Whether we are bored, anxious, frustrated or filled with self-doubt, procrastination is not about us not wanting to get on with the task in hand. Not at all. It’s not a bad habit, a lack of self-discipline or an inability to organise ourselves.
Instead, it’s a way of trying to cope with and regulate difficult or challenging emotions, negative feelings about the task or ourselves, and automatic thought processes. In fact in a 2013 study procrastination was found to be “the primacy of short-term mood repair … over the longer-term pursuit of intended actions.”

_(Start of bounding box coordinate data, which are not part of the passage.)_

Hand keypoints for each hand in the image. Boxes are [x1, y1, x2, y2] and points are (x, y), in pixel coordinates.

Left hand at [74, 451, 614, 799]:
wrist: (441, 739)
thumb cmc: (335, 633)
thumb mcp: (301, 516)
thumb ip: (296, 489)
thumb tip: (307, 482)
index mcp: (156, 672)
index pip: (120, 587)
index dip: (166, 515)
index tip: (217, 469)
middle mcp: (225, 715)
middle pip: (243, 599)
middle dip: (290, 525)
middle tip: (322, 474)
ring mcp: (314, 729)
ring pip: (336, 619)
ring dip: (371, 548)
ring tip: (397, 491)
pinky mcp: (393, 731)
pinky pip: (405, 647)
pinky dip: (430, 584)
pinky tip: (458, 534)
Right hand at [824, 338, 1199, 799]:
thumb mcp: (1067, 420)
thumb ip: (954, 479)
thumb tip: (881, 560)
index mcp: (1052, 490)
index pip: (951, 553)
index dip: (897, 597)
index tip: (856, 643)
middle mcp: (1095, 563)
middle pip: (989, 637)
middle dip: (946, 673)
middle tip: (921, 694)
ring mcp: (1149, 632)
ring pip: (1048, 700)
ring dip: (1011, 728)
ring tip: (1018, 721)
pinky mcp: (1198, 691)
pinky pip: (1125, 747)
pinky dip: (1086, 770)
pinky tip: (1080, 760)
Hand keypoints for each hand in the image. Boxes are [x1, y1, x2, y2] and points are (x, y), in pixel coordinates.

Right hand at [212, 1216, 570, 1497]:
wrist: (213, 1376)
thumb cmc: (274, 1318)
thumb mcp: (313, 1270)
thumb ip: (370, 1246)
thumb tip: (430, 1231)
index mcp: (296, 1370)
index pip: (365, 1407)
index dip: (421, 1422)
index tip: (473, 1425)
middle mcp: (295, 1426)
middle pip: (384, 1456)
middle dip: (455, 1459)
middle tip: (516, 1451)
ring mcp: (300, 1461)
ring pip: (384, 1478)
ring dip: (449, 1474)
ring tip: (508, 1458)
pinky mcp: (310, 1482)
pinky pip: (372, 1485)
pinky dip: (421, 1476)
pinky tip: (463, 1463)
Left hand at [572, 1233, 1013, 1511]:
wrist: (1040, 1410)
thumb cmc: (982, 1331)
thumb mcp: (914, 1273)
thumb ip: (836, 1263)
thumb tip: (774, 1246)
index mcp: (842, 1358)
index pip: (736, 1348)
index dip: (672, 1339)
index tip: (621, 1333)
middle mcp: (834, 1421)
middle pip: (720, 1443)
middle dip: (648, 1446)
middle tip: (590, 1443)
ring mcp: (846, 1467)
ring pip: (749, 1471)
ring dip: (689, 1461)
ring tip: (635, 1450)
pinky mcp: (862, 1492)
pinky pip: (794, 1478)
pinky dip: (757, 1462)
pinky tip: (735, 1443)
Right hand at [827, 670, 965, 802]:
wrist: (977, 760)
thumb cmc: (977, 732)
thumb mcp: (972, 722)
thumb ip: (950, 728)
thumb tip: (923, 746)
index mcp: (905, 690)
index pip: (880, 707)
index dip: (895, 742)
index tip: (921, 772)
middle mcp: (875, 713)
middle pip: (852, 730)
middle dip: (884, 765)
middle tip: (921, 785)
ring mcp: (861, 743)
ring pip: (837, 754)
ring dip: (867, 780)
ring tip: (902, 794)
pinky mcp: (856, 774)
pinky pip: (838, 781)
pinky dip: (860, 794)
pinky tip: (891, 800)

The trouble is that when we procrastinate, the short-term relief we experience is logged in our brain as rewarding and helpful, and so the behaviour often becomes a habit and before we know it we fall into a cycle of procrastination.
The downside of this is that it is also likely to invoke feelings of anxiety, guilt, remorse, failure, stress, and panic. Which in turn impacts our self-belief and may lead us to self-criticism and self-doubt.
Interestingly, I learned that the word ‘procrastination’ is also a derivation of an ancient Greek word “acrasia”, which means doing something against our better judgment. And that, it seems, is exactly what procrastination is. We know what we should do, what we want to achieve.
However, because it’s challenging and because we feel doubt or unease we regulate the emotions by doing something entirely different… even though we know it’s not the best thing to do.
The good news is that, with a significant degree of effort and practice, we can change these behavioural patterns. First of all, when you find yourself furiously organising the kitchen store cupboard instead of dealing with a difficult email, forgive yourself!
It may not be an urgent task however it will probably make your life easier when you’re cooking dinner. Forgive yourself, finish that task then return to the more difficult one. You may find that it’s easier to address when you’ve left it to sit for a short while.
Also, practice self-compassion. We are all human. None of us are perfect. We all have flaws and make mistakes. The saying “talk to yourself as you would to your best friend” is a really important one. Tune into what you actually need, not what you “should be doing”. If you need time out, take it – you don’t always have to be productive!
You might also find it helpful to break a task down into smaller parts. Not completing a 3,000 word essay in one sitting, or landscaping your whole garden in an afternoon, does not make you a failure! Doing things in chunks allows you to celebrate smaller successes as you go rather than being overwhelmed by the enormity of the project.
Also remember that if (for example) you are struggling with depression, anxiety, have ADHD or autism, if you’re menopausal, if you have TOO MUCH going on in your life right now, if it’s just ‘one of those days’, procrastination may be the best coping mechanism available to you. So, show yourself some kindness, compassion and forgiveness.
Finally, think about working towards changing your mindset about yourself and your abilities. Change the language you use towards yourself, challenge your inner critic.
Instead of “I can’t do this” try saying “I’m still learning and I’ll keep trying”. Replace “I’m not good enough” with “I’m doing my best and my best is good enough”. Strive for excellence, not for perfection.
Let yourself off the hook – mistakes are human, mistakes are acceptable, mistakes are how we learn. In the words of Mark Twain:
“Continued improvement is better than delayed perfection”.